* **SOURCE DOCUMENT**:
Hockey Stick reduced to sawdust

by William Yeatman on October 7, 2004

in Science

Once again (see previous issue), a new study finds that the hockey stick reconstruction of past temperatures produced by Michael Mann and colleagues is based on methodological errors and shortcomings.  In Re-constructing Past Climate from Noisy Data (Science Express, Sept. 30), Hans von Storch and colleagues first looked at the likelihood of being able to get an accurate climate signal from historical proxy data (tree rings, boreholes, ice cores, etc.) by estimating the amount of statistical noise inherent in such data.  They discovered that the amount of noise was such that it was likely that hockey-stick like reconstructions had severely underestimated past climate variability. 


 


This would explain why the hockey stick, which claims to show that the global mean temperature during the first 900 years of the last millennium was relatively stable and then rose sharply in the twentieth century, failed to show evidence of the Medieval Climate Optimum and the Little Ice Age, for which there is a great deal of historical and paleo-climatological evidence.  The hockey-stick graph was featured prominently in the IPCCs Third Assessment Report, published in 2001.


 


In a commentary on von Storch et als paper, T. J. Osborn and K. R. Briffa, prominent paleo-climatologists from the University of East Anglia, stress the importance of the findings.  They say, The message of the study by von Storch et al. is that existing reconstructions of the NH temperature of recent centuries may systematically underestimate the true centennial variability of climate and, If the true natural variability of NH [northern hemisphere] temperature is indeed greater than is currently accepted, the extent to which recent warming can be viewed as unusual would need to be reassessed.

* **DATA FOR REVIEW**:
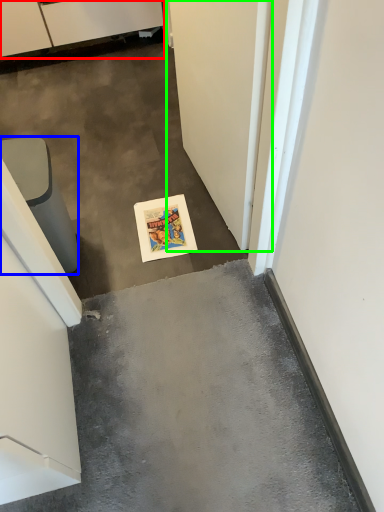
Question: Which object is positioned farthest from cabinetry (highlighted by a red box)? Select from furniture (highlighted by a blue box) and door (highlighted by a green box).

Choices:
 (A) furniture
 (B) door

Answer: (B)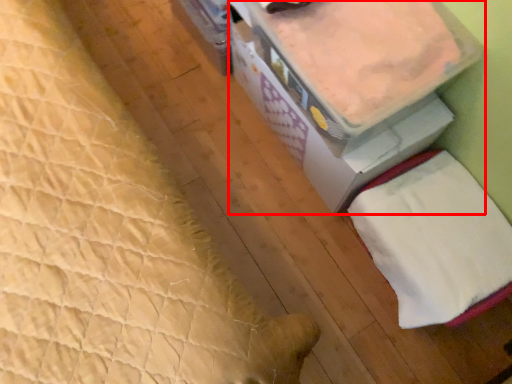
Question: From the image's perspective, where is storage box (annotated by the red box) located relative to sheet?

--

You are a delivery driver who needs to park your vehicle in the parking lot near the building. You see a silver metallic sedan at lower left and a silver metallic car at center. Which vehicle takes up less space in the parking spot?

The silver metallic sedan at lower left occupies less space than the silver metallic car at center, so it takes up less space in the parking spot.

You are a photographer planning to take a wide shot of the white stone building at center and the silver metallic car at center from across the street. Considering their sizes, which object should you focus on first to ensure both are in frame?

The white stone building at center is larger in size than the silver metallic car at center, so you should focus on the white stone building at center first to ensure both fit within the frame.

--

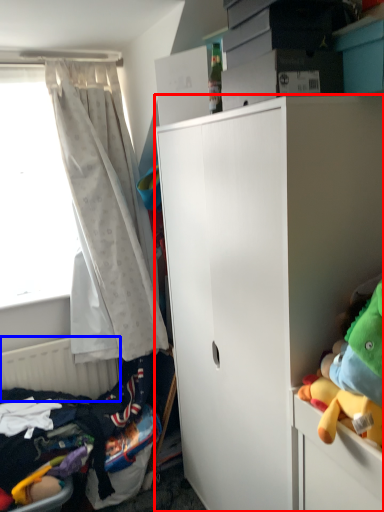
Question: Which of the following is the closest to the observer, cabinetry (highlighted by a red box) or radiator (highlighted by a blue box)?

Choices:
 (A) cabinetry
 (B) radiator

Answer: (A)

* **ASSIGNED TASK**:
Continue the article on the hockey stick temperature reconstruction from the point where it stops. The rows were drawn from a separate source and bear no relation to the article.

* **RESPONSE TO THE TASK**:
 


In an interview with the German newspaper Der Spiegel, von Storch commented, We were able to show in a publication in Science that this [hockey stick] graph contains assumptions that are not permissible.  Methodologically it is wrong: rubbish.  Von Storch also pointed out the IPCCs role in cutting off questioning on the subject: It remains important for science to point out the erroneous nature of the Mann curve.  In recent years it has been elevated to the status of truth by the U. N. appointed science body, the Intergovernmental Panel on Climate Change (IPCC).  This handicapped all that research which strives to make a realistic distinction between human influences and climate and natural variability.


 


Von Storch also commented on Manns defense of his now thoroughly discredited research.  His influence in the community of climate researchers is great, he said.  And Mann rejects any reproach most forcefully.  His defensiveness is understandable.  Nobody likes to see his own child die.  But we must respect our credibility as research scientists.  Otherwise we play into the hands of those skeptics of global climate change who imagine a conspiracy between science and politics.